= Material to process =
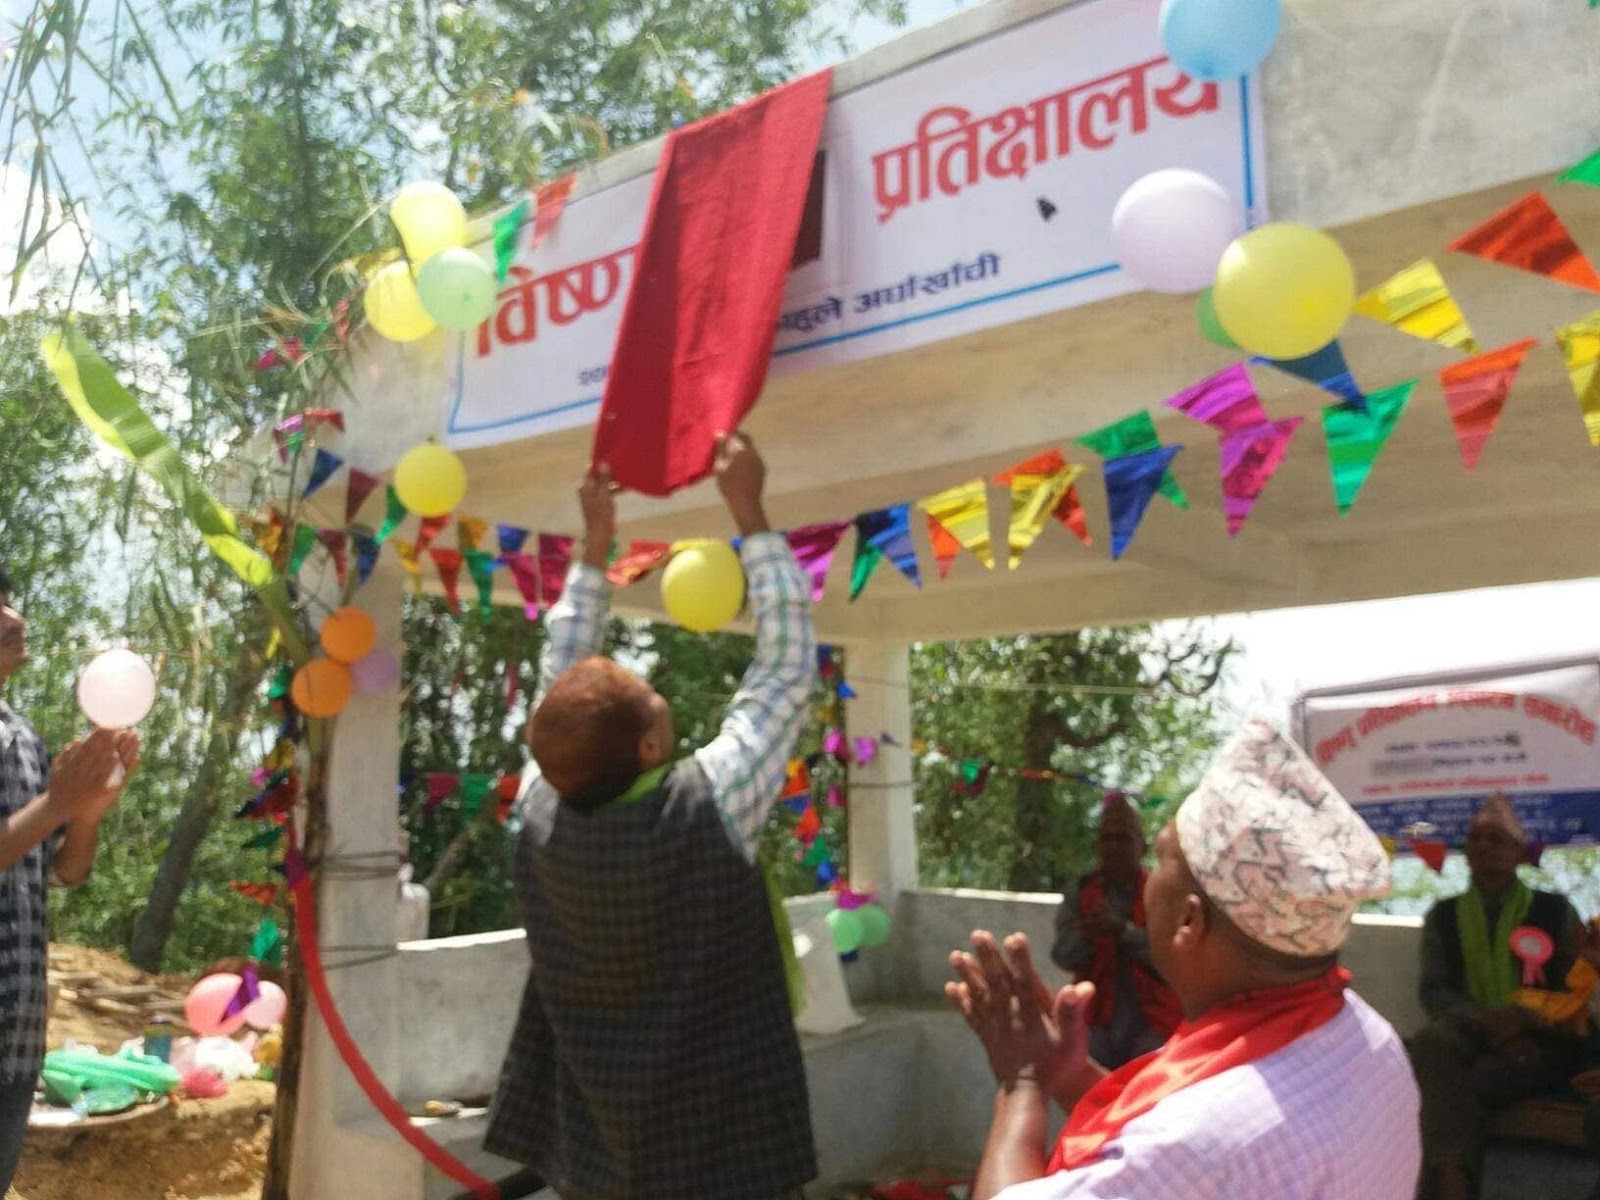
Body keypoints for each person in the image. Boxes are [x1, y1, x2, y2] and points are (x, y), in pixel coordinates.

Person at [485, 432, 818, 1200]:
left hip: (598, 1152)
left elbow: (559, 675)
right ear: (649, 747)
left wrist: (595, 546)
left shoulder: (539, 808)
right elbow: (786, 670)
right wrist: (750, 512)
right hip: (730, 1154)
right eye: (655, 703)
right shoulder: (714, 802)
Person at [945, 717, 1418, 1200]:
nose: (1148, 880)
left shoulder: (1190, 1146)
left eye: (1161, 857)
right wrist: (1069, 1076)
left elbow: (1178, 1147)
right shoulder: (1371, 1038)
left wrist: (1023, 1082)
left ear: (1189, 921)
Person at [0, 564, 140, 1192]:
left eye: (10, 602)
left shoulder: (23, 737)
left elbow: (66, 871)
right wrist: (58, 803)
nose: (15, 618)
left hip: (16, 1035)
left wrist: (88, 810)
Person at [1410, 794, 1584, 1200]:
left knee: (1459, 1088)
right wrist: (1482, 1020)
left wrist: (1521, 1019)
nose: (1483, 846)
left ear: (1520, 853)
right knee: (1431, 1043)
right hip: (1471, 1028)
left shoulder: (1555, 910)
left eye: (1495, 839)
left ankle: (1451, 1186)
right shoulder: (1443, 915)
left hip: (1540, 1038)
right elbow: (1435, 990)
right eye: (1475, 839)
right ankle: (1453, 1185)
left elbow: (1575, 992)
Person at [1050, 792, 1180, 1068]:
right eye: (1107, 839)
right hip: (1095, 1017)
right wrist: (1087, 936)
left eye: (1123, 838)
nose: (1114, 847)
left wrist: (1124, 932)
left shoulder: (1160, 891)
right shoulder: (1081, 891)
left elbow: (1174, 959)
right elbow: (1063, 956)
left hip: (1154, 1018)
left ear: (1142, 847)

= Exercise prompt =
Without copying any picture, repeat all of the entries exactly.

= Expected answer =
Body keypoints for each person in the image. Boxes are [x1, y1, x2, y2] and points are (x, y), in pixel coordinates.

Person at [485, 432, 818, 1200]:
left hip: (598, 1152)
left elbow: (559, 675)
right ear: (649, 747)
left wrist: (595, 546)
left shoulder: (539, 808)
right elbow: (786, 670)
right wrist: (750, 512)
right hip: (730, 1154)
right eye: (655, 703)
right shoulder: (714, 802)
Person at [945, 717, 1418, 1200]:
nose: (1148, 880)
left shoulder: (1190, 1146)
left eye: (1161, 857)
right wrist: (1069, 1076)
left elbow: (1178, 1147)
right shoulder: (1371, 1038)
left wrist: (1023, 1082)
left ear: (1189, 921)
Person at [0, 564, 140, 1192]:
left eye: (10, 602)
left shoulder: (23, 737)
left elbow: (66, 871)
right wrist: (58, 803)
nose: (15, 618)
left hip: (16, 1035)
left wrist: (88, 810)
Person at [1410, 794, 1584, 1200]:
left knee: (1459, 1088)
right wrist: (1482, 1020)
left wrist: (1521, 1019)
nose: (1483, 846)
left ear: (1520, 853)
right knee: (1431, 1043)
right hip: (1471, 1028)
left shoulder: (1555, 910)
left eye: (1495, 839)
left ankle: (1451, 1186)
right shoulder: (1443, 915)
left hip: (1540, 1038)
right elbow: (1435, 990)
right eye: (1475, 839)
right ankle: (1453, 1185)
left elbow: (1575, 992)
Person at [1050, 792, 1180, 1068]:
right eye: (1107, 839)
right hip: (1095, 1017)
right wrist: (1087, 936)
left eye: (1123, 838)
nose: (1114, 847)
left wrist: (1124, 932)
left shoulder: (1160, 891)
right shoulder: (1081, 891)
left elbow: (1174, 959)
right elbow: (1063, 956)
left hip: (1154, 1018)
left ear: (1142, 847)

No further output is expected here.